Passa num instante, que por vezes olhamos para nós e é como se
estivéssemos a ver estrelas mortas luzindo num céu escuro como breu. Bem sei,
minhas queridas, que não gostais de falar da morte. Como não aceitar tamanha repulsa,
tanta a vida que tendes pela frente? Mas talvez por isso mesmo convenha
falar-vos do mais angustiante dos temas. Muita gente passa a vida a fugir da
morte e é como se já estivesse morta, há pessoas que optam por fugir da vida e é
como se nunca tivessem estado vivas. De um modo ou de outro, talvez seja justo
reconhecermos que a vida é em todos uma fuga. Uns fogem dos medos que os
perseguem, outros fogem do tédio que os aprisiona, há quem fuja de uma infância
traumatizante e quem se veja obrigado a fugir de um presente ameaçador. Talvez
seja esta a essência de viver, uma fuga constante de algo que nos persegue e
ameaça.
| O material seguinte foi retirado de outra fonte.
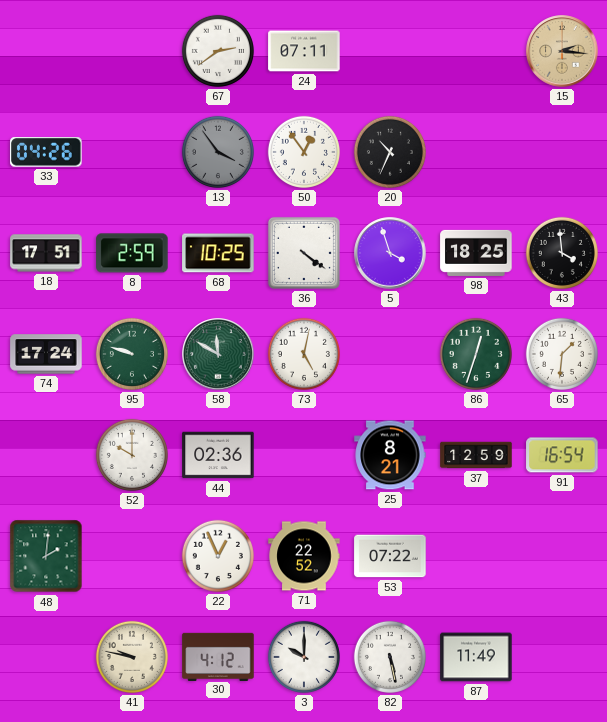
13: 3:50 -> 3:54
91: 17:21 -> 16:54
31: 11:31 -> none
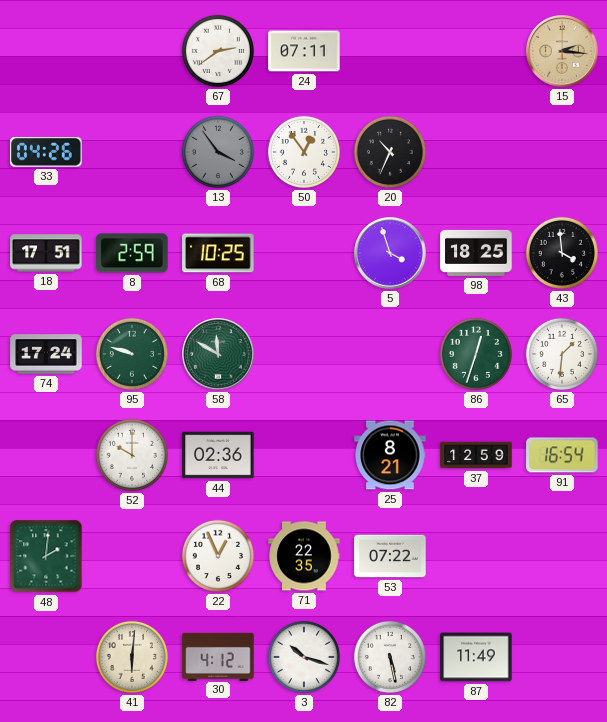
36: 4:21 -> none
73: 5:02 -> none
71: 22:52 -> 22:35
41: 9:47 -> 6:01
3: 10:00 -> 10:18
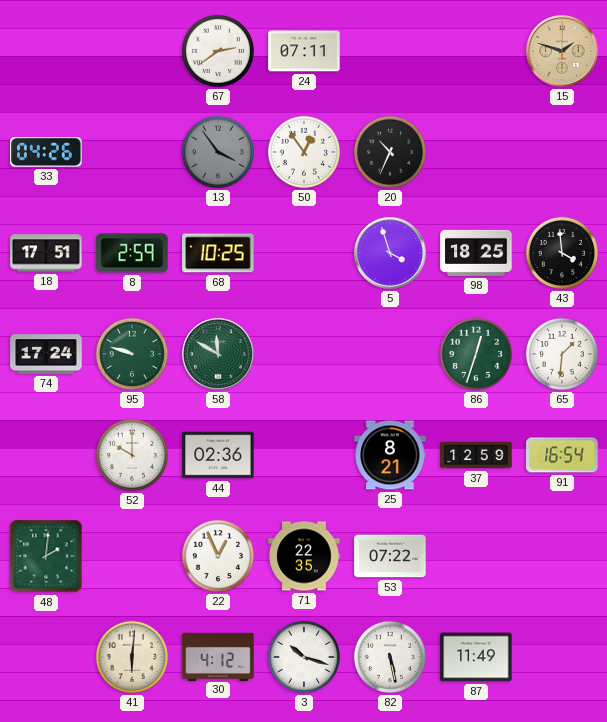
15: 2:16 -> 1:48
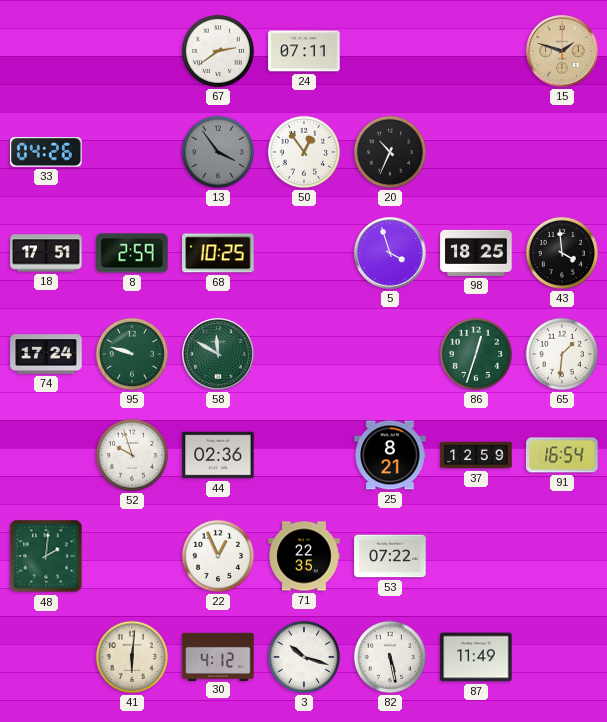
52: 10:00 -> 9:57
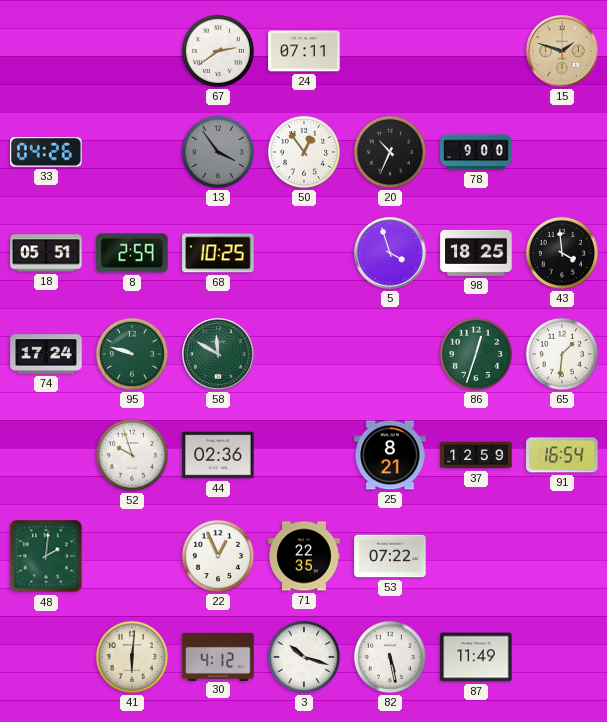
78: none -> 9:00
18: 17:51 -> 05:51
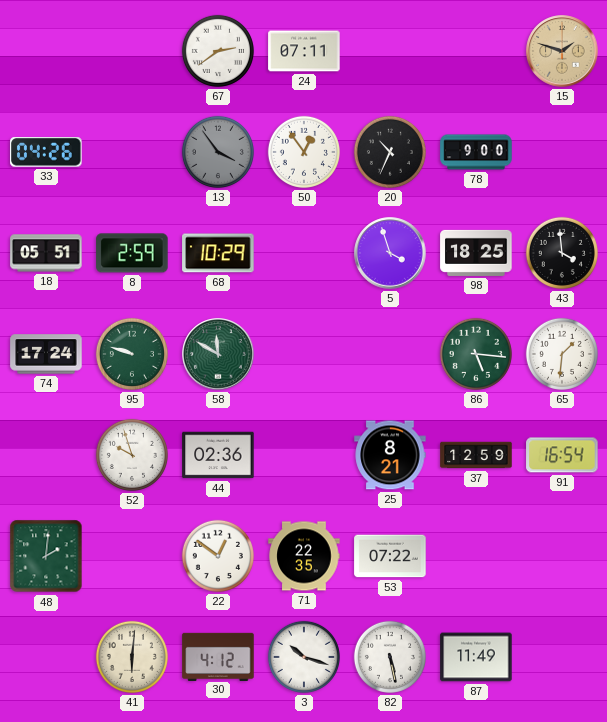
68: 10:25 -> 10:29
86: 12:33 -> 5:16
22: 12:56 -> 12:51
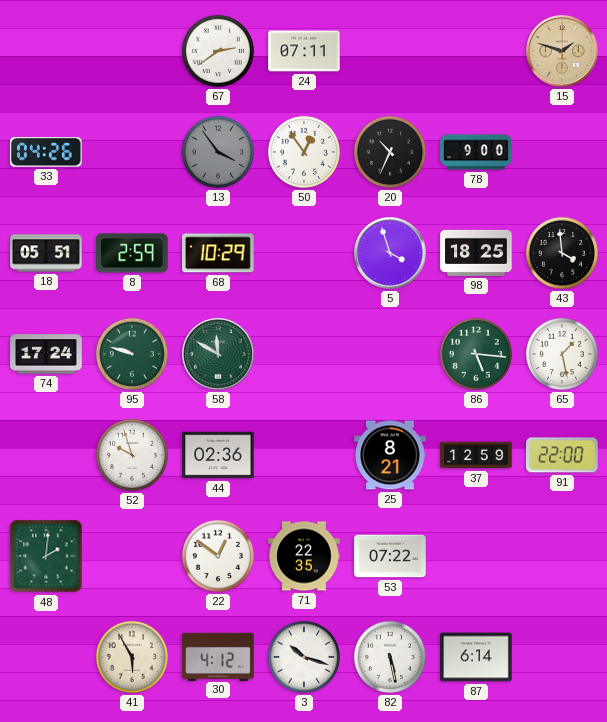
65: 1:31 -> 1:28
91: 16:54 -> 22:00
41: 6:01 -> 5:55
87: 11:49 -> 6:14
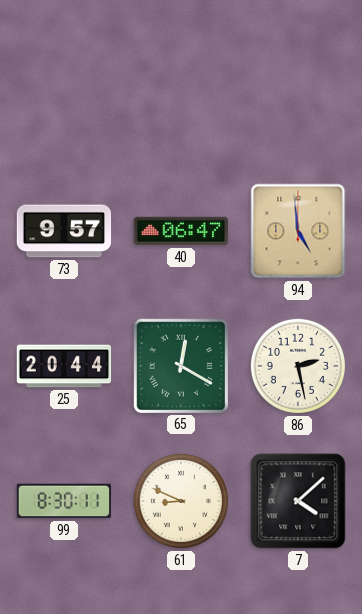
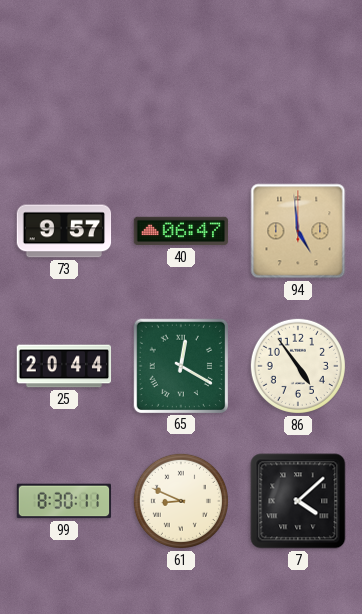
86: 2:28 -> 4:54
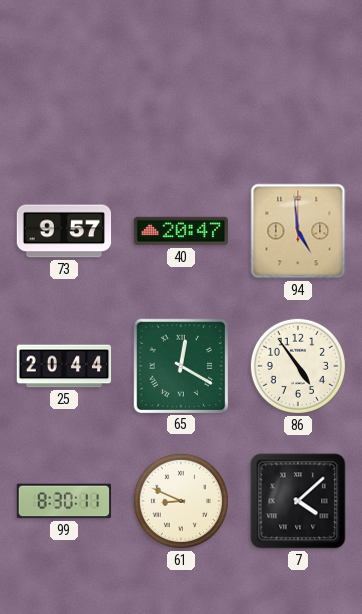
40: 06:47 -> 20:47
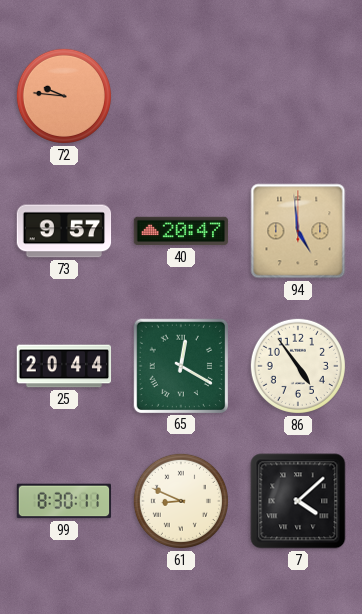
72: none -> 9:46
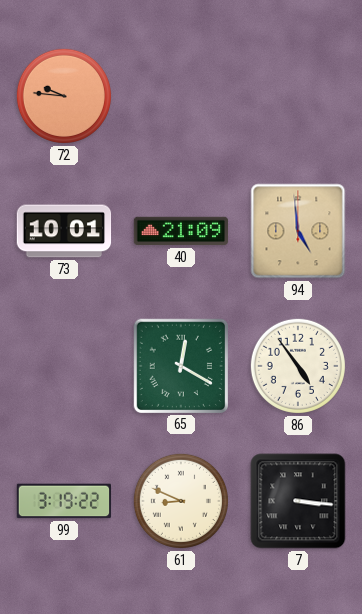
73: 9:57 -> 10:01
40: 20:47 -> 21:09
25: 20:44 -> none
99: 8:30 -> 3:19
7: 4:08 -> 3:16
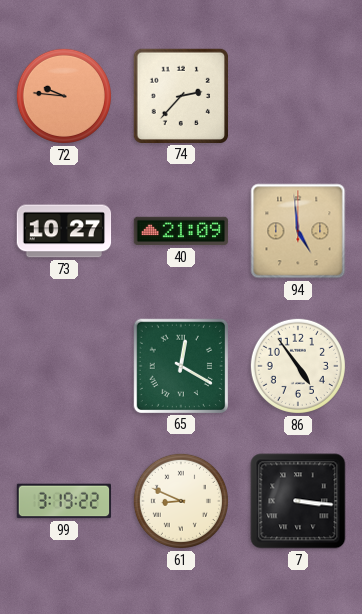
74: none -> 2:37
73: 10:01 -> 10:27
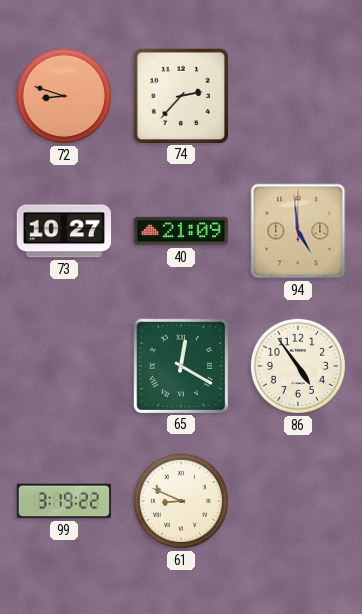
72: 9:46 -> 8:48
7: 3:16 -> none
Se assim for, não será tão triste que desperdicemos a vida fugindo do
que mais temos por certo? E que mais certo haverá na vida do que a morte? Daí que me
pareça apaziguador, embora a princípio reconheça que talvez vos possa parecer tormentoso,
abraçar o absurdo da vida aceitando a inevitabilidade da morte. São terríveis
as coisas que se fazem em nome da perpetuação de um nome, são terríveis e
criminosas as coisas que se fazem em nome de um elixir da eternidade que mais
não é do que a memória afagando o esquecimento. Tomai pois de exemplo este
homem de nome Gesuniala que, certa manhã, resolveu deixar de fugir, optando por simplesmente sentar-se à espera da morte. E que viu ele enquanto esperava?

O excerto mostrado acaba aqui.